Leitbetriebe aus der Region wie Test-Fuchs, Eaton, Leyrer & Graf oder ELK trafen kürzlich mit Landeshauptfrau Mikl-Leitner (ÖVP) zum Wirtschaftsdialog bei Pollmann Österreich in Karlstein an der Thaya zusammen, um Herausforderungen und Chancen für das Waldviertel zu diskutieren.
"Von der einstigen Peripherie haben sich die Waldviertler Unternehmen zu Export-Profis und in einigen Bereichen sogar zu Weltmarktführern entwickelt“, betonte die Landeshauptfrau. Im Waldviertel finden sich rund 23.000 Arbeitsstätten mit über 105.000 Beschäftigten vor. Für Lehrlinge sind derzeit 720 Waldviertler Betriebe als Lehrbetriebe mit derzeit rund 2.400 Lehrlingen umfassend aktiv.
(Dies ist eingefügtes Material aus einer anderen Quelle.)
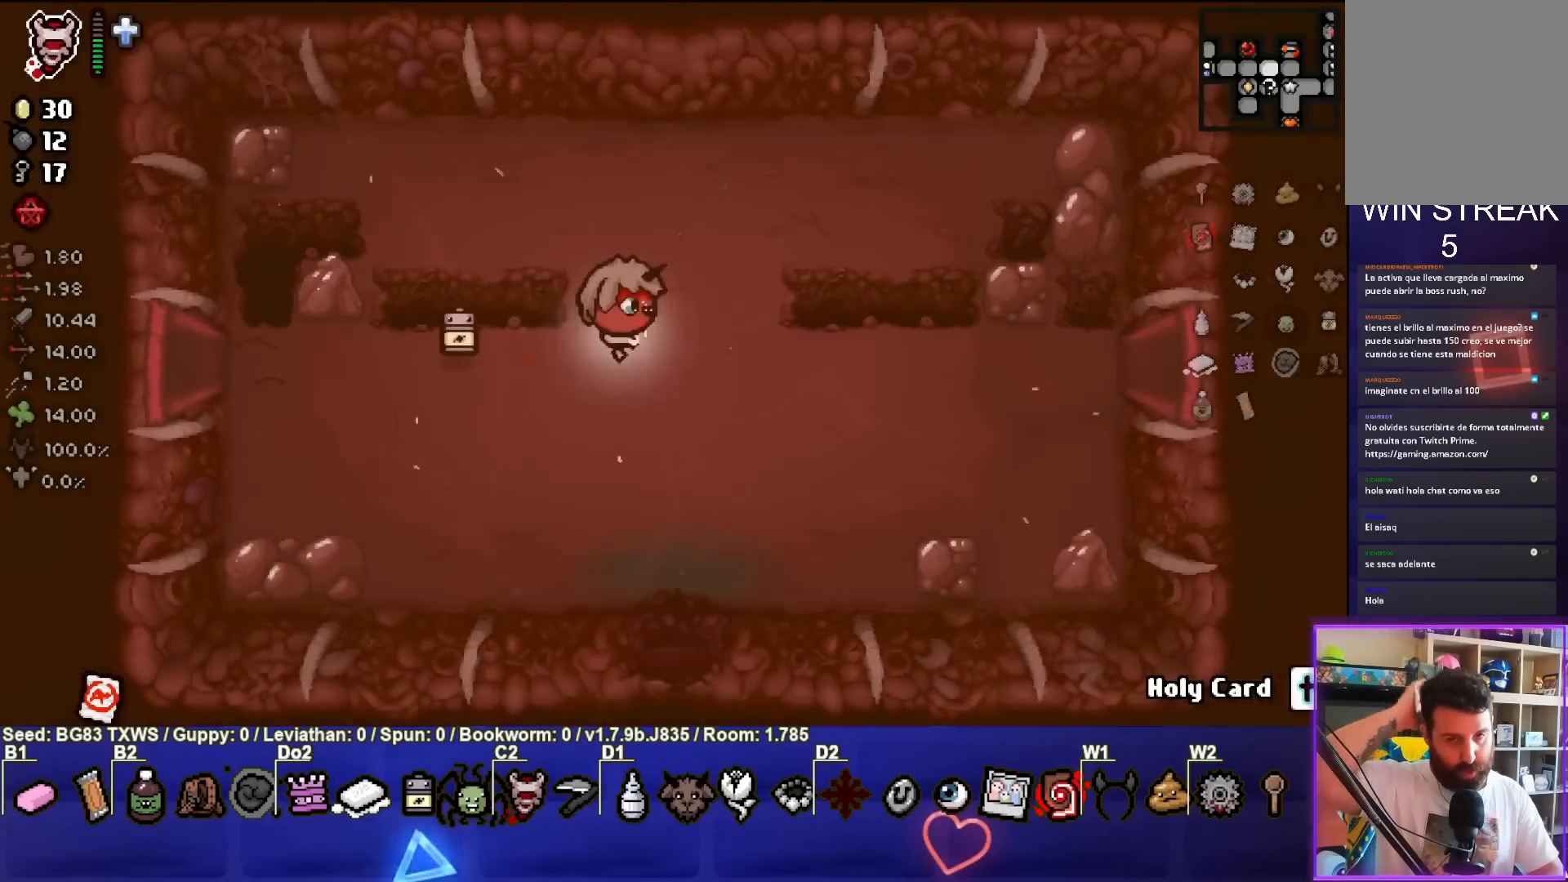
{"buttons": [], "left_stick": "right", "events": []}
So generiert die Region Waldviertel eine jährliche Bruttowertschöpfung von rund zehn Milliarden Euro.
Enorme Entwicklungspotenziale in der Region
Stefan Graf von Leyrer + Graf stellte den Plan für eine gemeinsame Waldviertel Wirtschaftsstrategie vor. Besonders Energie- und Kreislaufwirtschaft sowie Gesundheit und Wohlergehen bergen enorme Entwicklungspotenziale für die Region. Graf dazu: „Aus der Region heraus soll nun an einer spezifischen Waldviertel Wirtschaftsstrategie gearbeitet werden. Dabei wollen wir möglichst viele Betriebe und vor allem die regionale Politik abholen, die sich aktiv einbringen sollen. Neben Ausbau bestehender Stärken sollen auch Innovationen in den Potenzialfeldern vorangetrieben werden.“
Maßnahmen zielen auf Bedürfnisse der Betriebe ab
"Zahlreiche Maßnahmen aus unserer neuen Wirtschaftsstrategie zahlen auch stark auf die Bedürfnisse von Betrieben der Region Waldviertel ein“, sagt die Landeshauptfrau. Im laufenden Arbeitsprogramm zur Wirtschaftsstrategie werden derzeit ein Call zur Entwicklung von Prototypen, ein spezielles Programm zur Unterstützung von Handwerksbetrieben im Bereich Digitalisierung oder eine Nachfolge-Initiative angeboten.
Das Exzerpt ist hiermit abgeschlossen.